I'm using Golang to write a game server. I was wondering what the advantages of queuing the incoming packets for processing over processing them immediately.

For example (processing immediately) each new connection/client a new goroutine/coroutine is created and within that goroutine a loop that reads from the network socket and has a switch statement that routes and handles each packet.

Or (queuing) each new connection/client a new goroutine is created and within that goroutine a loop that reads from the network socket and passes it to a queue. A second dedicated goroutine for this connection/client has a loop that process the packets in the queue.

Is this a pre-optimization? How are MMORPG's (server side) packet recv/handling handled in principle?

I'm using TCP.

  • \$\begingroup\$ Would also appreciate if someone would recommend books on this topic with code/pseudocode examples. \$\endgroup\$
    – majidarif
    Commented Aug 30, 2017 at 17:56
  • \$\begingroup\$ You cannot really "not" queue packets, because that's what the OS, driver and hardware already do for you. I'm unfamiliar with the term "goroutine", if I had to guess I'dsay you're referring to a "thread". can you explain what you intend this term to mean? \$\endgroup\$
    – Peter
    Commented Aug 30, 2017 at 18:01
  • \$\begingroup\$ And if you say "mmo" do you mean client or server? Also, if they care about responsiveness, they won't use TCP. \$\endgroup\$
    – Peter
    Commented Aug 30, 2017 at 18:05
  • \$\begingroup\$ I'm talking about the server. And TCP was an informed choice. Goroutine is the name of Golang for coroutines, you could say they are lightweight threads. \$\endgroup\$
    – majidarif
    Commented Aug 30, 2017 at 18:08

2 Answers 2


Since you clarified in the comments that you really want to know about TCP, the answer is simple: At this level of performance, it usually does not really matter.

If you aim for a higher level of performance, you'll want to use a different approach with far fewer threads than the ones you suggested.

  • Use 1 thread per NIC, handling every single client connected to that NIC. Because of the large number of clients you only do parsing, followed by the minimal preprocessing of the messages necessary to enqueue messages on the appropriate target thread. If you use UDP, this thread will likely also implement heartbeat and some retransmission request functionality as necessary.

  • Use multiple threads based on the game's design. Easy targets to split off into independent threads are chat and dungeon instances (if they aren't already on different servers), most everything else depends on the specifics of the game, although inventory is often a candidate for getting its own thread.

The primary benefit of a pre-processing thread for all incoming messages (per NIC) is scaling. Additionally, by moving the parsing and sorting to a different thread this is something you no longer need to worry about.

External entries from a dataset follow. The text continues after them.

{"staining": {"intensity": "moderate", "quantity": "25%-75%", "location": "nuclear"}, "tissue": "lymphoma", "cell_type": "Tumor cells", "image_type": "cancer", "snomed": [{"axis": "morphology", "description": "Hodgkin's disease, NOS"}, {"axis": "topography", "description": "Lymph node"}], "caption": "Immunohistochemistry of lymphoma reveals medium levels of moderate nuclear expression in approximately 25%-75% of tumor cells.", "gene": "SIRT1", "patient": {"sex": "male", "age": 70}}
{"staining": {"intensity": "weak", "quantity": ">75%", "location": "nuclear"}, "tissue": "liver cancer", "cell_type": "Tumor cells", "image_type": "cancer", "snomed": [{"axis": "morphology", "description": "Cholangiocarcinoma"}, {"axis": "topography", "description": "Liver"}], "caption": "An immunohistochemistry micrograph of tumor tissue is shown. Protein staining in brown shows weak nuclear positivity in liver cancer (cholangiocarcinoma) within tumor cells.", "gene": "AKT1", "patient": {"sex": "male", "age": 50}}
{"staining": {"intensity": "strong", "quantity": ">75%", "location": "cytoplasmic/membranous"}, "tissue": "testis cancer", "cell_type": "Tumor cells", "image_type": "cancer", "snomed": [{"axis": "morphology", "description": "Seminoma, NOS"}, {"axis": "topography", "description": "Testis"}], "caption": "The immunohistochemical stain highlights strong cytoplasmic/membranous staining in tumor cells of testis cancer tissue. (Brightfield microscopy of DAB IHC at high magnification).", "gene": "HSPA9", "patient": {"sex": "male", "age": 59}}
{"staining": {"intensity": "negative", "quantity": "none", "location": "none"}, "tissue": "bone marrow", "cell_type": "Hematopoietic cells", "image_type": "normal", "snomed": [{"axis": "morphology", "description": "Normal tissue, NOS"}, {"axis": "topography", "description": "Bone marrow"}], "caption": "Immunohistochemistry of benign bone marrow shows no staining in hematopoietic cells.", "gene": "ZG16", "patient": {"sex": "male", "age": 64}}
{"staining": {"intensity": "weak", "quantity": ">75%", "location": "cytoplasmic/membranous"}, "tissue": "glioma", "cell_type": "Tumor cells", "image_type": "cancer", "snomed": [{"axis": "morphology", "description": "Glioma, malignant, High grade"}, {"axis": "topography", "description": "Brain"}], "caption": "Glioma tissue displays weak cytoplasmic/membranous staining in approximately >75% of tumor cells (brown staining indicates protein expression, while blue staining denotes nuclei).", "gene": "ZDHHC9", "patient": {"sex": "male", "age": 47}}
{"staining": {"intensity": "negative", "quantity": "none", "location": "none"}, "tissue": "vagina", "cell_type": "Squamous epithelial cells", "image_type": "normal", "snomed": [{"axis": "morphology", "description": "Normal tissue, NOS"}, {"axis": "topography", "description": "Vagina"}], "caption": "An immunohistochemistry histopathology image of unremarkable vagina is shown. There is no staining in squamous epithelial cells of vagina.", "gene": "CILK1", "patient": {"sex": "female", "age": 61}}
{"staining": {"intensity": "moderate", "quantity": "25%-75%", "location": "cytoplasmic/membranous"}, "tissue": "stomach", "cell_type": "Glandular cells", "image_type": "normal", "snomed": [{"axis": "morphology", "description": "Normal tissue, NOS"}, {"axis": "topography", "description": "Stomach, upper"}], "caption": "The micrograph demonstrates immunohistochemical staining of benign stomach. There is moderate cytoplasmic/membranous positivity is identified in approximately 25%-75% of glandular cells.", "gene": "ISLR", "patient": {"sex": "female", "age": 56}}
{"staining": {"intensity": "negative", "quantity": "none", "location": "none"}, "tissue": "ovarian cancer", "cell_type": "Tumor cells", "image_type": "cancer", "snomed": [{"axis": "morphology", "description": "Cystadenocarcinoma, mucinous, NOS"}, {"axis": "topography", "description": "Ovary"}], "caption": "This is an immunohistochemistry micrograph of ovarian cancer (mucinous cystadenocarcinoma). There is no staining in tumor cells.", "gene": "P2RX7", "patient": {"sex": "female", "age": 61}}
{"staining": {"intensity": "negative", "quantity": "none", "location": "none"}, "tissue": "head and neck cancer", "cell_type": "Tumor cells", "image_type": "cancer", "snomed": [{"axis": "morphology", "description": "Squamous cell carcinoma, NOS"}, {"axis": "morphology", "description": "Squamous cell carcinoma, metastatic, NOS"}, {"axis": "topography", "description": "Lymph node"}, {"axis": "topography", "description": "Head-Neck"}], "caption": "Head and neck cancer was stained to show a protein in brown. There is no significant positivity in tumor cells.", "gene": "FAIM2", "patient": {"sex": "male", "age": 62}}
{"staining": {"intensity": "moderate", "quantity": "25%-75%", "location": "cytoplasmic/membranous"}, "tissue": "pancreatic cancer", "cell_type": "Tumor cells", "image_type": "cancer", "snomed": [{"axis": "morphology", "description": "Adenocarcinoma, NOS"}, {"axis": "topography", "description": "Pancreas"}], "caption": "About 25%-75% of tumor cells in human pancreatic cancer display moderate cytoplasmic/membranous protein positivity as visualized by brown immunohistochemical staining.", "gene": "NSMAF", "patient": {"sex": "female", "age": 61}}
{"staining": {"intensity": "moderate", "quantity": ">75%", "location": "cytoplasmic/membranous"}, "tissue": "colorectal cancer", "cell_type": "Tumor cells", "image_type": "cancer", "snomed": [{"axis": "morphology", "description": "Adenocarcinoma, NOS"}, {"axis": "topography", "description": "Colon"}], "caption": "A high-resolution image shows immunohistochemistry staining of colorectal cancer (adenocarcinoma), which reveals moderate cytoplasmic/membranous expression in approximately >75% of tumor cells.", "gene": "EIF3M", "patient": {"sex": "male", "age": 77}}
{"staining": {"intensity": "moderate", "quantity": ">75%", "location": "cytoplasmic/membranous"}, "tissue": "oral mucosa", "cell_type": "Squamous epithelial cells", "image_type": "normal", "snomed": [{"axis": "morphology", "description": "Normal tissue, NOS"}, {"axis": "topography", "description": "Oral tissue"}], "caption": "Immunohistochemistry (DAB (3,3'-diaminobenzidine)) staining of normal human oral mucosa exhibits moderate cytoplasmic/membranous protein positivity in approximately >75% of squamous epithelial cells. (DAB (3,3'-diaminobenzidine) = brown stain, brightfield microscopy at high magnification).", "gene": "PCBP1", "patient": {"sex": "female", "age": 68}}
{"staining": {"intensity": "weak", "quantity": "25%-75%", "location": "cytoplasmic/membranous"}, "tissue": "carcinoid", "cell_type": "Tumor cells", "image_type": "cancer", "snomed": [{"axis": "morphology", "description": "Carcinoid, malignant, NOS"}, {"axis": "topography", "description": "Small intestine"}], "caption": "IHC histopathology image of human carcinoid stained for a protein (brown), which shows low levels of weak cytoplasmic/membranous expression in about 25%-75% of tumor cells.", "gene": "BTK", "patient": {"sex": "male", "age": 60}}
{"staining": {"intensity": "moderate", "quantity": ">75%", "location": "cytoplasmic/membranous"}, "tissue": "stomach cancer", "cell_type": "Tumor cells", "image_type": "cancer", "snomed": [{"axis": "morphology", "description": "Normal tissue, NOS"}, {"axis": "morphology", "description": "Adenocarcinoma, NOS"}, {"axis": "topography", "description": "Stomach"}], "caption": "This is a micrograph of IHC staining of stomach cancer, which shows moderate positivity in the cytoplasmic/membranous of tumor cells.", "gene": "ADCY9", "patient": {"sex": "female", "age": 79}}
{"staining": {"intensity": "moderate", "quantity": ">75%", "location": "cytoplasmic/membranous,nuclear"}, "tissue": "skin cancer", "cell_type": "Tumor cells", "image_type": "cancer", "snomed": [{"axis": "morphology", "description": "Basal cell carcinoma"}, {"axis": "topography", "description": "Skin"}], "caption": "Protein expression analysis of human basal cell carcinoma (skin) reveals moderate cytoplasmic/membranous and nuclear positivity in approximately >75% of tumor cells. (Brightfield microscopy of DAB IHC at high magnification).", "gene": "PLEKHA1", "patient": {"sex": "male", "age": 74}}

The downside of a pre-processing thread for all incoming messages is complexity if compared to the single threaded mega-application.

Using multiple threads for the initial processing of incoming messages is undesirable. First, it offers no benefit: A single thread is fast enough to parse everything the NIC and the OS can deliver, unless the parsing function is poorly designed (solution: optimize the parsing function). Second, it does introduce unnecessary race conditions: If 2 players want to pick up the same item, player A's packet may arrive at the server first, but player B's request may end up being processed first. Third, using multiple threads to parse and sort incoming messages ends up requiring more performance, primarily due to light synchronization overhead.

Using a thread per player is undesirable, because it leads to large synchronization overhead.


You will probably want to handle packets as they become available. As mentioned in the comments, OS and network drivers will queue packets, but as soon as your code knows about them you'll want to consume them.

However, processing the effect of a specific message may depend on the purpose of it. If it's a simple ping or other synchronizing message, you may want to respond right away.

But if it's a player action, that needs to be reconciled against other player actions, you may want to queue it temporarily and process all such messages at one time.

This is because of general latency. If Player A performs some task and Player B performs a counter to that, it's possible that the messages will come in in a different order than they actually happened.

So you may consider holding all messages during a given frame (some small period of time to allow for normal lag, maybe 100ms) and process them. Or holding the message to be resolved once you have all messages that came in 50ms before and 50ms after are available.

In the end my recommendation is to receive each packet as it comes in, and respond to it if needed, or put the event it represents into a queue to be processed.